The man's voice spoke close by. "I will begin now."
Something pierced the muscle of my back, a sharp dot of pain. I whimpered and squeezed my eyes shut even tighter. Another stab of pain, and another, and another. The skin around my wound pulled dreadfully, and I brought my knuckle up to my mouth and bit it hard.
"That part is done," the voice assured me.
He smeared a cool paste across the area, and a dry cloth dropped into place over that. His hands slid along my waist, between my skin and my dress, passing a bandage around me and tying it snugly.
Sometime during the wrapping of the bandage, a tingling warmth began low in my belly, woken by the skim of calloused palms over my body. Being touched by this stranger, being exposed to him—it excited me in a way I did not expect—especially when, during his ministrations, his fingertips brushed the center of my lower back. The feeling that awakened was subtle, rendered distant by pain and weariness—but it was there nonetheless.
"Lie still," the man said, with a final pat to the bandage. From what I could hear, it sounded as though he was gathering up his supplies, putting them away.
He did not fold my dress back together over my bare skin, probably because the back of the gown was soaked with my blood.

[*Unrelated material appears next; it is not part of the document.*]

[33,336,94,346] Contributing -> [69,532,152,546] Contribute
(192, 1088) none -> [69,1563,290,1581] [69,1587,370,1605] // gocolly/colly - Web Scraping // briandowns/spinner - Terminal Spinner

"I cannot lie still," I fretted. "Not until you tell me who you are, and why you brought me here."
"You asked me for help."
Fear thickened in my throat, dispelling the warmth I felt a moment ago. Only one person—one Thing—had been with me on the bridge after Brom left. "So then—you are—"
"Yes, tell me who I am, farm girl." His voice dripped with an unmistakable sneer.
It sounded ridiculous to say it aloud. "The Headless Horseman," I murmured. "The Hessian soldier from ages ago—"
"That is horse-shit," he snapped. "I am twenty-four years old. I have not been alive long enough be that damned Hessian. I am not Hessian at all."